Scott McGillivray's Tips On Buying, Selling and Renovating Your Fixer Upper
Thanks to house-hunting and renovations shows like Fixer Upper, Flip or Flop, and Property Virgins, we all know that buying and selling fixer uppers can be a super lucrative, not to mention exciting endeavor. Scott McGillivray, host of the home renovation show Income Property, is teaming up with Owners.com, an innovative online brokerage that offers tools and services to help buyers and sellers save money and time. We sat down with him to discuss how to buy, sell and renovate your very own fixer upper.
Do you have any tips for buying a home on a budget?
Absolutely, first thing's first, let's start with buying a home. Owners.com did some research and interestingly enough 51% of the population is willing to buy a fixer upper in order to afford a home which is probably the #1 way in which people can look into getting into a market or area that they want—affordably. The flipside is being willing to do the work, which is always a part of creating value. What's really new and it's still being rolled out across the country is the buyer's rebate. You actually get a rebate when you purchase a home through some of these portals.
Pro Tip: Buyers in select markets can get up to half the buyer's agent commission back upon closing–up to 1.5% of the purchase price.
What about selling a home?
With selling a home, looking at reducing transaction costs is probably the fastest way to more money in your pocket. Also, using online brokerages like Owners.com and paying flat fee versus commission when buying and selling properties. Work throughin order to facilitate any transactions so you don't pay a 2.5-3% commission, you pay a low flat fee, which saves thousands of dollars right there.
Do you have any home improvement ideas that can help with selling a home?
There's lots of things you can do to prepare your home for sale. Don't go overboard. You don't have to fully renovate in order to sell a home. But, you do have to update in order to sell it for top dollar.Things like painting a home and updating fixtures, appliances and hardware. In terms of paint colors, you want to appeal to the majority of buyers. In urban areas, we're seeing gray as being the most popular paint choice. In more rural areas, we're seeing beige is still predominantly the color of choice for buyers. If you're not sure, “greige" is the hottest color of 2017.
What are the pros and cons of fixer uppers for young couples?
Affordability–fixer uppers allow you to get into the market below the purchase price.
Customization–fixer uppers allow you to customize the renovation to your taste.

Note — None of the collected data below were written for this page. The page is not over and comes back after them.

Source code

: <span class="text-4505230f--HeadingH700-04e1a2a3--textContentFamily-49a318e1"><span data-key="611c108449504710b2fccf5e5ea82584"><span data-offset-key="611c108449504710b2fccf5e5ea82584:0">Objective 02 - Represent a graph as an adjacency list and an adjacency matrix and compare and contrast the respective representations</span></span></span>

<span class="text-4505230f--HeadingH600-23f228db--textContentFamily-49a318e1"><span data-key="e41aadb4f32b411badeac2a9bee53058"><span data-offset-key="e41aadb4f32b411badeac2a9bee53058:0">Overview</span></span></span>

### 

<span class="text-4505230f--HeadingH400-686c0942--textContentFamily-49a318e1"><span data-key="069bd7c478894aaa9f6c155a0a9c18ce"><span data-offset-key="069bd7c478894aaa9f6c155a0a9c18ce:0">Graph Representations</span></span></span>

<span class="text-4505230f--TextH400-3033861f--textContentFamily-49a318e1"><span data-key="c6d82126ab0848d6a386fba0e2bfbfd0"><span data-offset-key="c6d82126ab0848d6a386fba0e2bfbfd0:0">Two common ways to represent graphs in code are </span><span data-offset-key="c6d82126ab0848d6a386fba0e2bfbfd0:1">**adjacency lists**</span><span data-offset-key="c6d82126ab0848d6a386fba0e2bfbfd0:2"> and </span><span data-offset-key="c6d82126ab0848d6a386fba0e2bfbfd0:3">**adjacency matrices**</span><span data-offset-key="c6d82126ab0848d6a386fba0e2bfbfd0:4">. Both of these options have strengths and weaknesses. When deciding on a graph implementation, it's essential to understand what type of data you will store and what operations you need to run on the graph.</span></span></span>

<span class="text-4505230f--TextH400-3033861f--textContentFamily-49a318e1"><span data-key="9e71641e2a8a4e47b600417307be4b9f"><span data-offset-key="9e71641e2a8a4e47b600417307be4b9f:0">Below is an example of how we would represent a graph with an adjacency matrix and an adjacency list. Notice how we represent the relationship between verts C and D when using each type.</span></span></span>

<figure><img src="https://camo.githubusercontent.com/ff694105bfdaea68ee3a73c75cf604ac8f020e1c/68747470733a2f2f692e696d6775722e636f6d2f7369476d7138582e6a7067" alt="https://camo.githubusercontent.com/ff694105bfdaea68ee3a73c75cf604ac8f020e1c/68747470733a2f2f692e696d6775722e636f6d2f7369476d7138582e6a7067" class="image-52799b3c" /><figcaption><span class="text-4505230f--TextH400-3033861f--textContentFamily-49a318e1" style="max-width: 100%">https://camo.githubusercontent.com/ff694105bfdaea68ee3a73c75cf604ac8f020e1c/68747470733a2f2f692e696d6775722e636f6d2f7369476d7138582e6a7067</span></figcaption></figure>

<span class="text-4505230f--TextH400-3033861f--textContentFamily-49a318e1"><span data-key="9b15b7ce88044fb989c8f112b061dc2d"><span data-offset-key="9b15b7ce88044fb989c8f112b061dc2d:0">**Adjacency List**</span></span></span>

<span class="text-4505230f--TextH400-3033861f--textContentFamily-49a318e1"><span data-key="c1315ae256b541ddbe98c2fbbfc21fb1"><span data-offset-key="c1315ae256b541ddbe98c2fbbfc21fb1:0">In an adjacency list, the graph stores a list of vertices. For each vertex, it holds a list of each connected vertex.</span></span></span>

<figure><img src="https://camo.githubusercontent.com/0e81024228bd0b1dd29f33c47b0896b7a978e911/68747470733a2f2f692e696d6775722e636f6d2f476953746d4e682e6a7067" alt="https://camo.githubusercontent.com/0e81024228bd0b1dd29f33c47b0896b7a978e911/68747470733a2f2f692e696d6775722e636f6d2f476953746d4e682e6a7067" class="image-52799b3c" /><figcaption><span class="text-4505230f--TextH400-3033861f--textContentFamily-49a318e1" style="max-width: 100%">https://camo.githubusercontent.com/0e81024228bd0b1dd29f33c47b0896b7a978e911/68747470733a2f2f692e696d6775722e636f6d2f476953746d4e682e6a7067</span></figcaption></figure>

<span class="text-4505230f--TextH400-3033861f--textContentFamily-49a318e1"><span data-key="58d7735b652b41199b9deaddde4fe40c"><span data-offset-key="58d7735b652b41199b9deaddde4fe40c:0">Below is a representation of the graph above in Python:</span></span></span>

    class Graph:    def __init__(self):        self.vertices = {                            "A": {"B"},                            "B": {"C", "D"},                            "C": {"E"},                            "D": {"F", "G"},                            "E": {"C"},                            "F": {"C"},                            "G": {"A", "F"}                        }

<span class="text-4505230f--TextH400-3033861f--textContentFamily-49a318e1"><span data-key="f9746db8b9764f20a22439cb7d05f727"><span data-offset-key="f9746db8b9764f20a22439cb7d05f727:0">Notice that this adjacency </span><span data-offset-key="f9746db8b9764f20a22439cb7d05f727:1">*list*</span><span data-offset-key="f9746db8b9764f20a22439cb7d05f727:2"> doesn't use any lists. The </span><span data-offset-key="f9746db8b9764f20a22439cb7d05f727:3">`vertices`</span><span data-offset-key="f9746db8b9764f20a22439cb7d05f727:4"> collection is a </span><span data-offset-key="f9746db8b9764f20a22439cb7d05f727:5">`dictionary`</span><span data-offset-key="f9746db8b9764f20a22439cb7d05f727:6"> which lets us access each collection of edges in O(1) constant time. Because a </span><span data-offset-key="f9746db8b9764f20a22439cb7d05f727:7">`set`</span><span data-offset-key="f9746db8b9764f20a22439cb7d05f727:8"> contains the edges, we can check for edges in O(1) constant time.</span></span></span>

Forced Appreciation–you actually build value back into your home which becomes equity. In the long term, you typically end up making more money off of that.
Lots of work–if you don't have experience with a fixer upper it can be challenging.
Stress–staying on budget is always a challenge.
What should homeowners keep in mind when purchasing a fixer upper?
When you're looking to buy a fixer upper, you need to be prepared. Seventy-five percent of millennials are concerned that they won't even have enough cash for a down payment. They're not sure how they are going to finance it. They're worried about mortgages. Making sure that you're educated and prepared is probably number one. Look at your credit score, talk to your mortgage advisor and start to do some research online for properties to see what's realistic.
Once you do purchase a fixer upper, you have to have a renovation budget or plan for financing your renovation. You may want to get a contractor to come in with you when purchasing a fixer upper if you're not savvy on renovations so that you can determine a realistic timeline and budget and you can then decide what you can do yourself and what you need to have someone else help you with.
For someone's first fixer upper, what is a good house model to look for? Is there anything that's key that you look for in a easy first fixer upper?
The most desired properties are three bedroom two bathroom so that's always great if you can get close to that. If you're thinking about long term value, detached single level homes like a bungalow, are great. Also, another thing to look for are easy improvements—like new flooring, paint and kitchen updates. I would avoid major structural updates or possible tear down rebuilds.
If you had a small budget and could only renovate some portions of the home, what rooms would you do first?
The kitchen is going to have a great return on investment, so definitely do that first.
Are there any aspects of the renovation a couple can do themselves?
Pick three or four things you're going to do and you're going to do well. Definitely take on certain aspects of the renovation, like demolition. Demolition is mostly labor costs, so if you're willing to rip up floors, carpet and take out trash, that's a great way to save on some of the costs. Be realistic about the tasks in your skill set. Don't take on electrical or plumbing or the HVAC, those are best left to professionals. You may want to do the painting and choosing the elements of the home or searching for the property or listing the property for sale.